Trump’s initial plan has come under criticism from both the right and left for vastly expanding the deficit, with the nonpartisan Tax Foundation estimating it would add $10 trillion to the federal deficit in the next decade. Democratic frontrunner Hillary Clinton has moved quickly to tattoo the plan’s steep price tag onto Trump, with her team holding a call on Monday calling it a reckless expansion of debt.
"This is the most risky, restless and regressive tax proposal ever put forward by a major presidential candidate," one of President Obama’s former top economic advisers, Gene Sperling, said on the Clinton campaign call.
The Trump team’s quiet outreach to Moore and Kudlow, even before the New York billionaire had wrapped up the GOP nomination, is a sign the campaign was seeking to shore up a possible general-election vulnerability early.
Over the weekend, Trump spoke openly of changing his tax plan on the Sunday shows. “The thing I'm going to do is make sure the middle class gets good tax breaks,” he said on NBC’s Meet the Press. “Because they have been absolutely shunned. The other thing, I'm going to fight very hard for business. For the wealthy, I think, frankly, it's going to go up. And you know what, it really should go up.”
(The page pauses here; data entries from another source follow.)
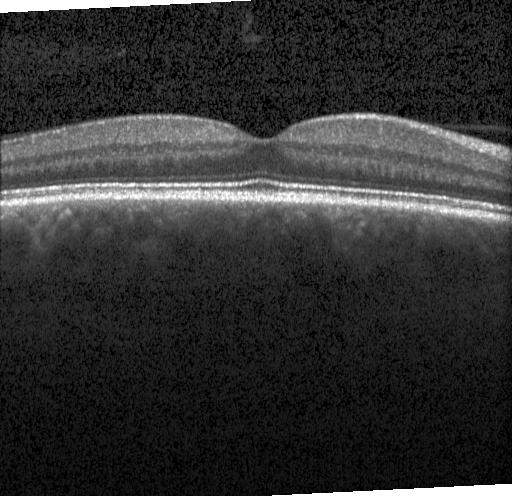
Finding: no choroidal neovascularization, diabetic macular edema, or drusen.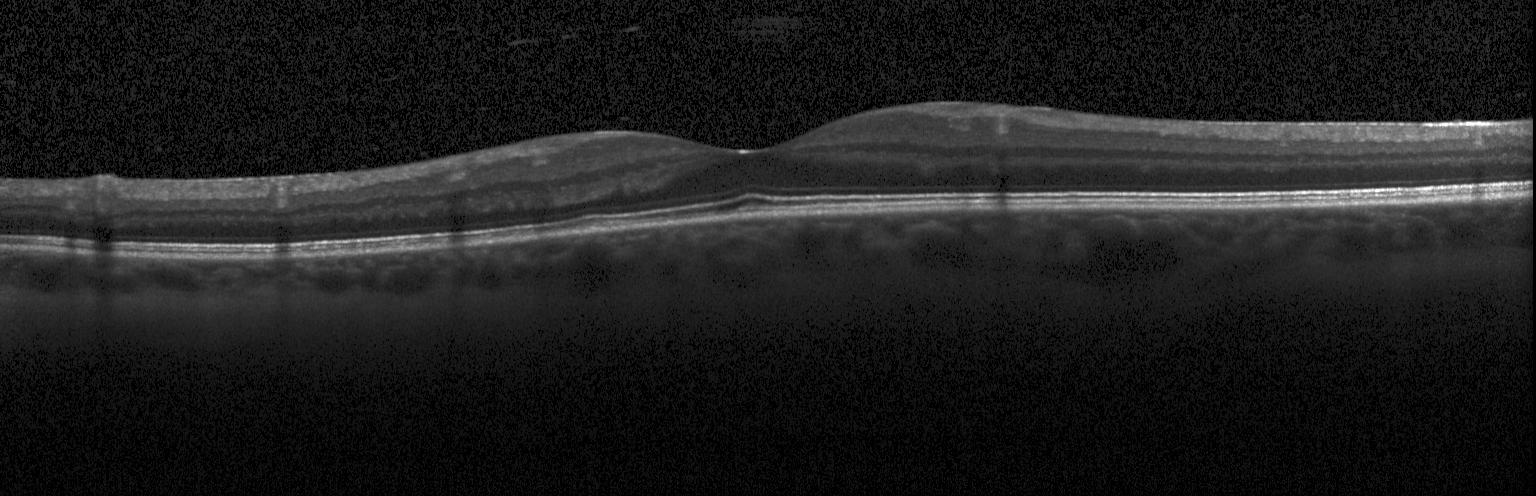

Retinal OCT B-scan
Macular OCT: no evidence of CNV, DME, or drusen.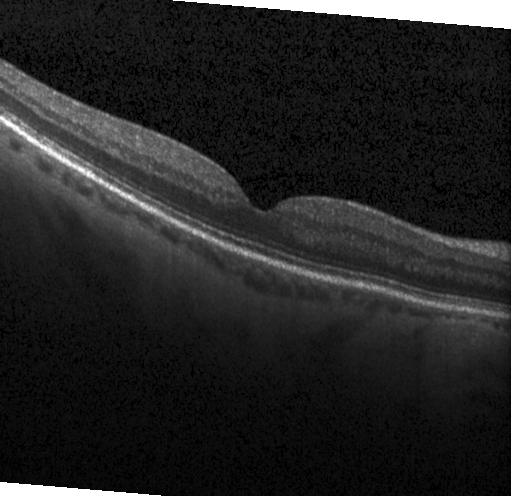
Retinal OCT cross-section.
Macular OCT: no evidence of choroidal neovascularization, diabetic macular edema, or drusen.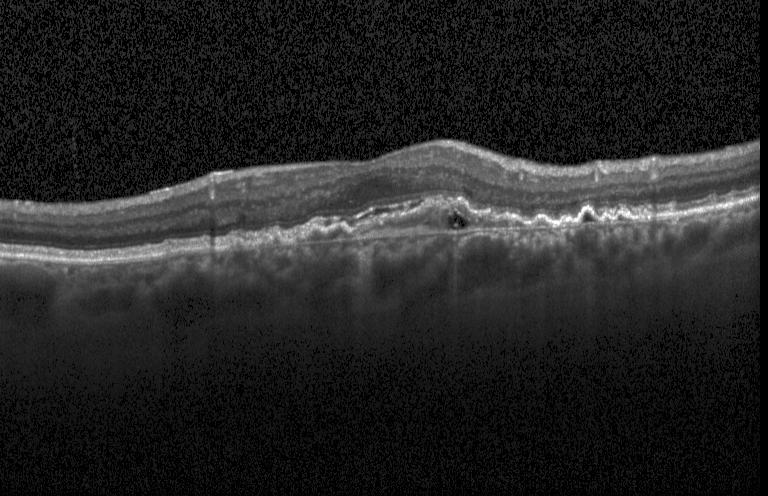
Spectral-domain OCT, retinal OCT cross-section, fovea-centered, Heidelberg Spectralis
This B-scan demonstrates a choroidal neovascular membrane.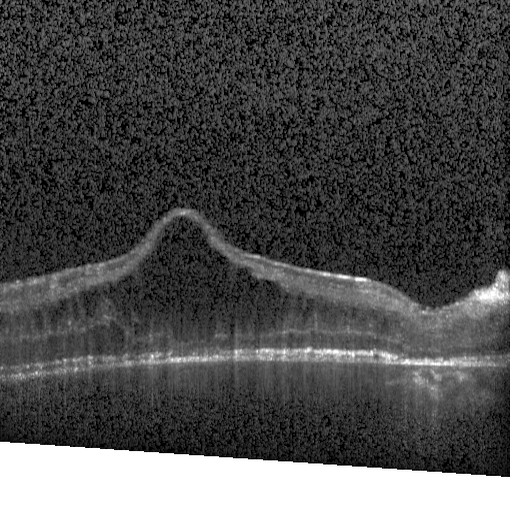 Optical coherence tomography scan.
Finding: DME.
The next day, on CNN, Trump tried to clarify that he wasn’t actually talking about raising rates on the wealthy, just raising them from his original plan. “If I increase it on the wealthy, they're still going to pay less than they pay now,” he said.
While Kudlow cast the changes he and Moore are recommending as “tweaking,” what he described would have an enormous financial impact. Kudlow said they had already resubmitted their revisions to the Tax Foundation, which he said was now preliminarily estimating that the package would expand the deficit by $3.8 trillion — a roughly 60 percent cut.
“The full effect of all the things we talked about would have a very important reduction in the deficit,” Kudlow said, adding, “The economic growth would be increased, as would jobs and wages.”
Trump has not offered many policy specifics in his campaign so far but his tax package was among his most detailed. It included eliminating federal income taxes for individuals making less than $25,000 and for married couples earning below $50,000, slashing the highest income tax rate from 39.6 percent to 25 percent and cutting the business tax rate from 35 percent to 15 percent.
Some of those numbers could now shift, according to Kudlow, who stressed that the proposed changes he and Moore are drafting are simply “suggestions” for Trump.
“Mr. Trump has not signed off on any of this,” Kudlow cautioned.